A daily journal of my challenge to myself to practice yoga every day for a year, in any shape or form, and to document the effects and experiences it has on my life.
Saturday, January 23, 2010
stormy on the inside
Anger. That is what I felt today. Overwhelmed. Tired. Trapped. All very real and negative emotions. I have read that anger is really sadness, but more easily expressed as it gives a person a feeling of entitlement rather than a pitiful approach. Anger is easier to be as sadness gives way to vulnerability. Anger is self protective, walled up heart, jaded heart. I knew my reasons, I knew why I was so angry, but I could not shake my crankiness. After a full day (starting at the crack of 7am on a Saturday) of basketball and running a few errands with the kids, I knew I had to get to my mat. Even though I have been inspired by rigorous asana lately, I knew what I needed was a restorative practice.

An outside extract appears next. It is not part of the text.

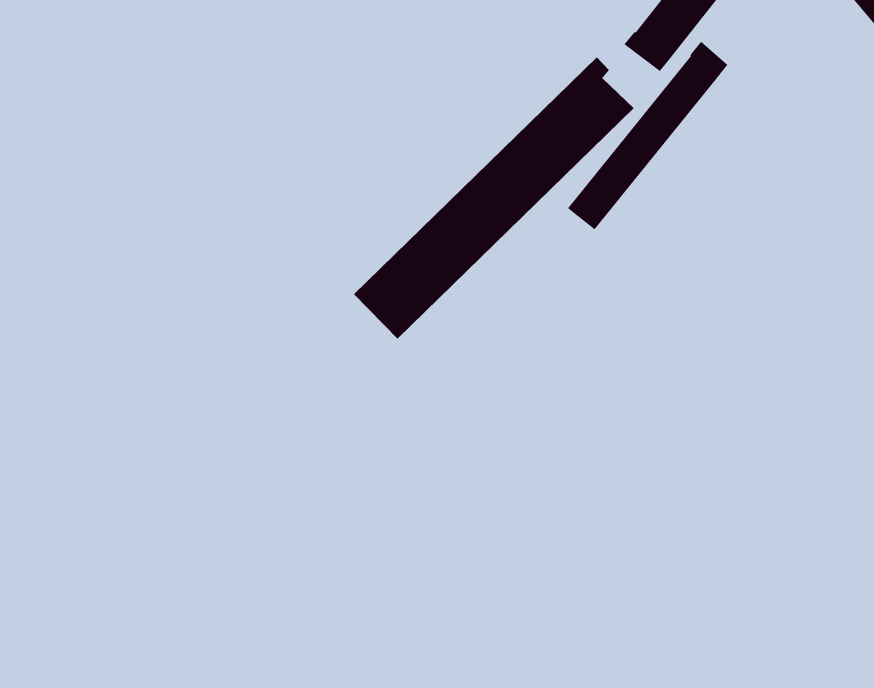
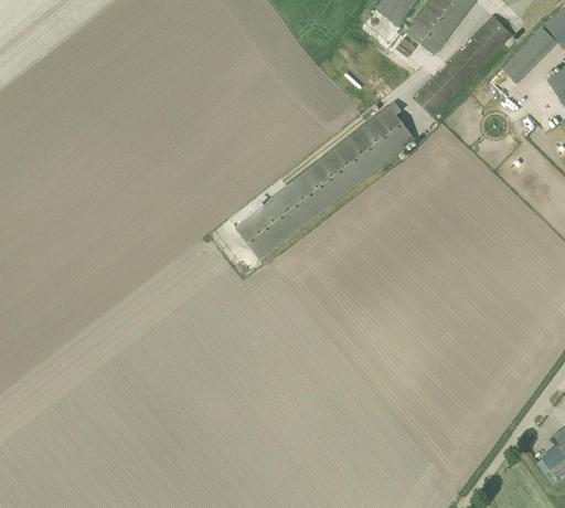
building: [567,41,728,230] -> none

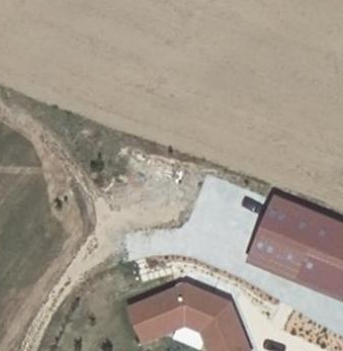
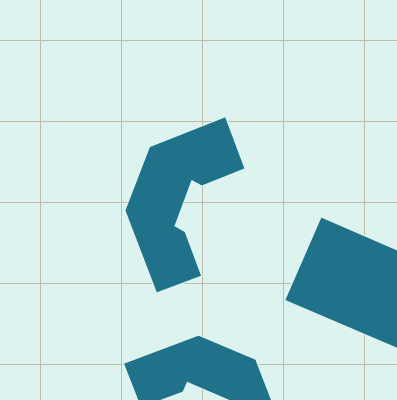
building: none -> [125,116,245,293]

So I laid my mat down, put my face in the sun, and stretched my angry soul down for some quiet. The first thing I noticed was how shallow my breath was. Then I noticed my clenching jaw. Then I noticed my mind wanted to wander. Then my shoulders wanted to buddy up by my ears. EXHALE I relax it all and let go. Practicing Viloma 3 (the 3 part breath) while perched on my bolster with my heart and chest open, I massaged my internal organs with the movement of my breath. Even with sounds of Sccoby doo in the background, I faded into a place of peace, practicing for maybe 15 minutes of pranayama. I lost track of time. I opened my eyes, first sight was my large oak tree. Each branch and limb I could make out, each one reaching up to the sun. Little fingers of life with brand new buds to share with the wind. I saw how easily their limbs moved in the breeze, how peaceful that tree was. Exhaling, I rolled off my bolster, stayed on my side feeling my body, breath expanding into my limbs. Fatigue is gone. Anger is subdued, and although I don't feel as if I should jump for joy, I feel neutralized, ready to go on with my day, with new eyes.